The U.S. is in the dark ages when it comes to utilizing women in the US Special Operations community. Female Navy SEALs, Green Berets, and Combat Controllers? Why the hell not? In all fairness, the Army beat us to it with the first female Green Beret Katie Wilder.

Hard-line thinking coupled with fixed ideology gets you nowhere.  The same thinking is what slowed down women serving in combat in the Military and prevented Gays from openly serving their country.  Regardless of your religious or political views, I’ll side with the great Economist Milton Friedman when he says that every human being has a desire and right to be free to choose.

I have no problem serving alongside females or people with different sexual orientations. I’ve been there done that and had my ass saved by more than a few. I don’t call them anything but Warfighters.

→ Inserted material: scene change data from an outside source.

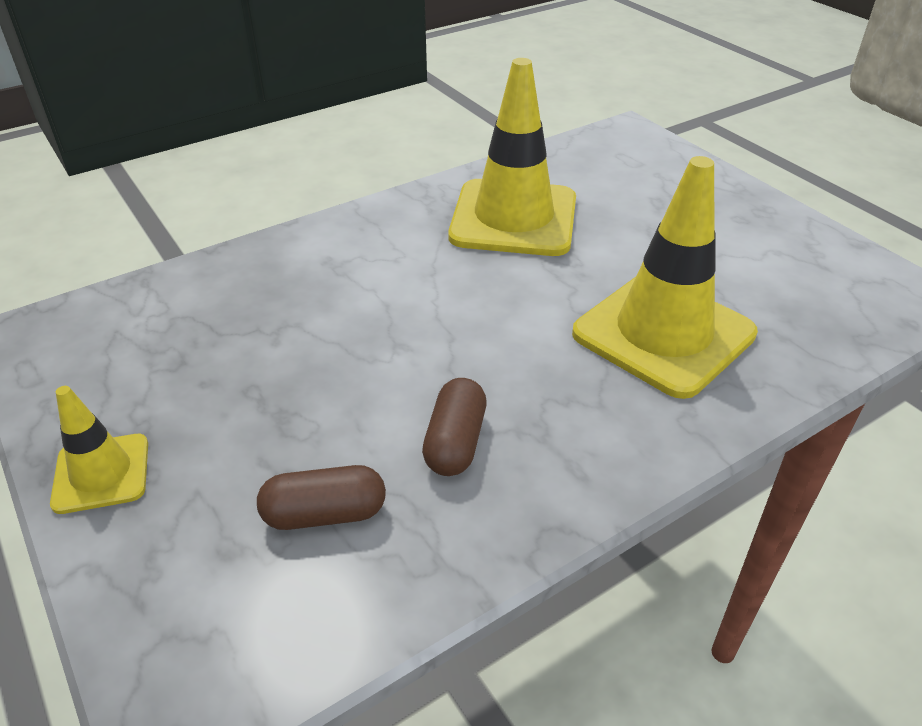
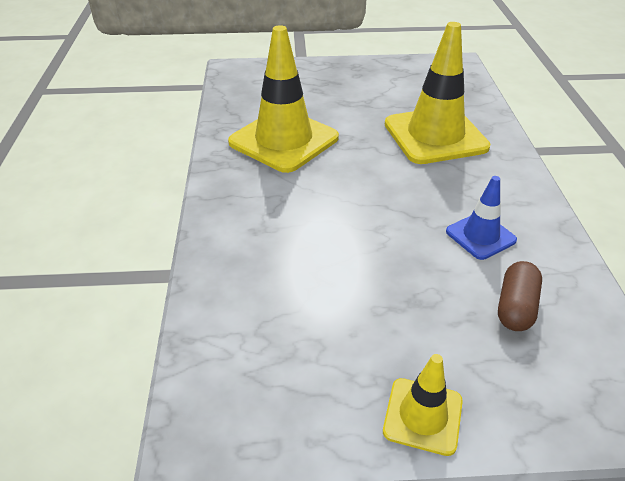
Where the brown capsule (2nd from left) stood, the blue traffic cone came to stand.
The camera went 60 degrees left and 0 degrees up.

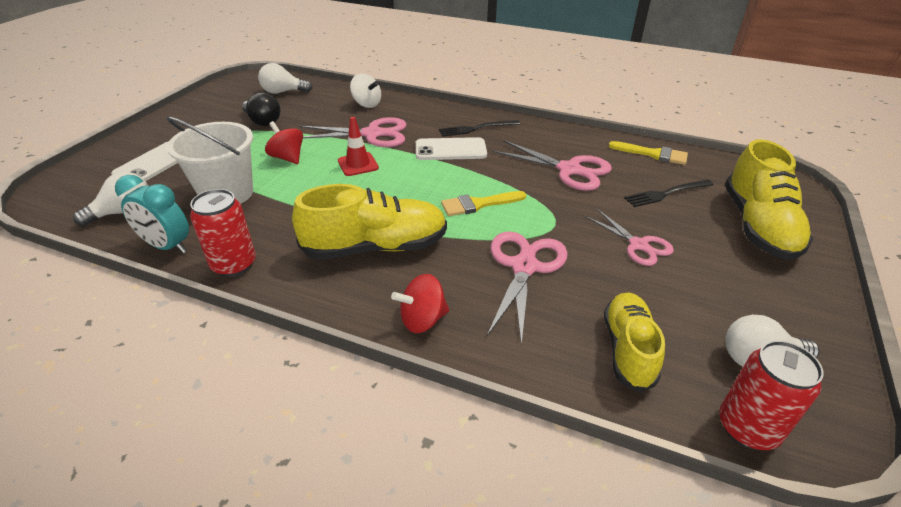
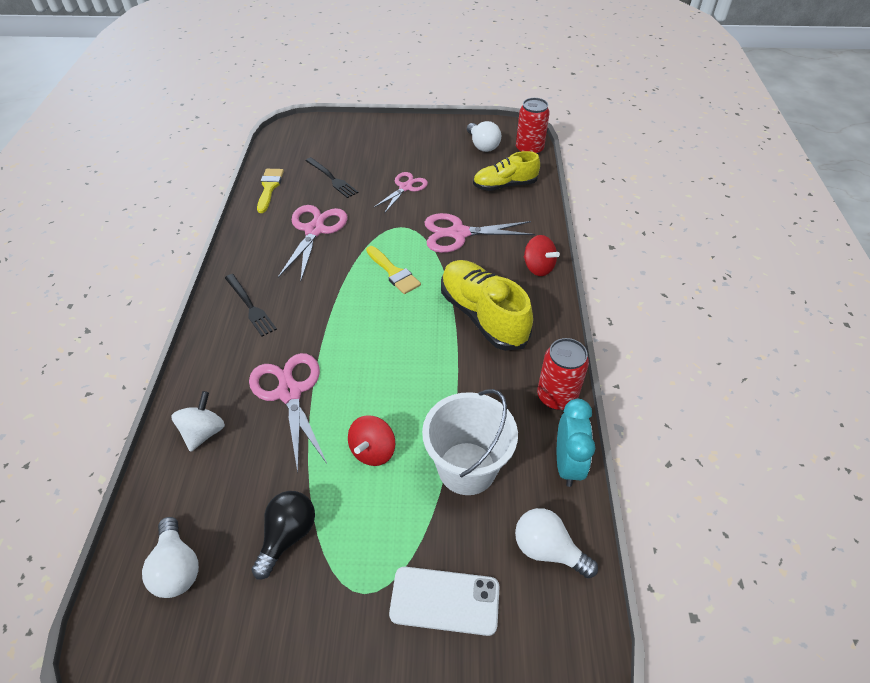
The second view lost the red traffic cone.
The second view lost the white phone (2nd from left).
The second view lost the yellow shoe (3rd from left).
The camera went 110 degrees left and 10 degrees up.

I’m glad to see that the facticity of reality has finally overpowered hard-line fundamentalist thinking in the Military.  There’s a reason people like Michael Weinstein of the Military Religious Freedom Foundation do the things they do.

So why does the U.S. lag behind other countries like South Korea and Israel (see this link with the female operative) when it comes to training women for covert Special Operations Units?

Why are there no female Navy SEALs, Green Berets or JTACs? I get asked the question, “Are there female Navy SEALs?” all the time. In my opinion, we should have them.

Nobody likes change. Throughout history it has been hard to imagine the earth rotating around the sun, our planet being round and not flat, and that women should have the right to vote.  We are facing the same difficulty now, but change is coming. I’m not here to opine about how the Catholic Church has been on the wrong side of most major advancements in science.  On the contrary, I want to talk about why there are no women in the U.S. Special Operations community. WTF over?

The Main Problem That Can Be Easily Overcome

Women and men cannot be closely confined by the expectation that they will not sleep with each other if given enough time. It’s against human biology to think otherwise.  I saw this first hand when I served aboard two U.S. Aircraft carriers (The USS Abraham Lincoln and the USS Kitty Hawk).  5000 people and 10-20 % of crews these days are women, and it’s against regulations for single men and women to have sex on the ship.

The truth is that it happens with regularity, there are even code words for it (e.g. “want to play cards?”).  So good people continue to screw each other and some are caught and careers are ended.  Too bad.  We could learn a thing from Star Trek and their after-hours lounge.  People hooked up and went back to work fighting bad guys; just don’t let it interfere with the job. The solution is easy and I’ll get to it in a minute.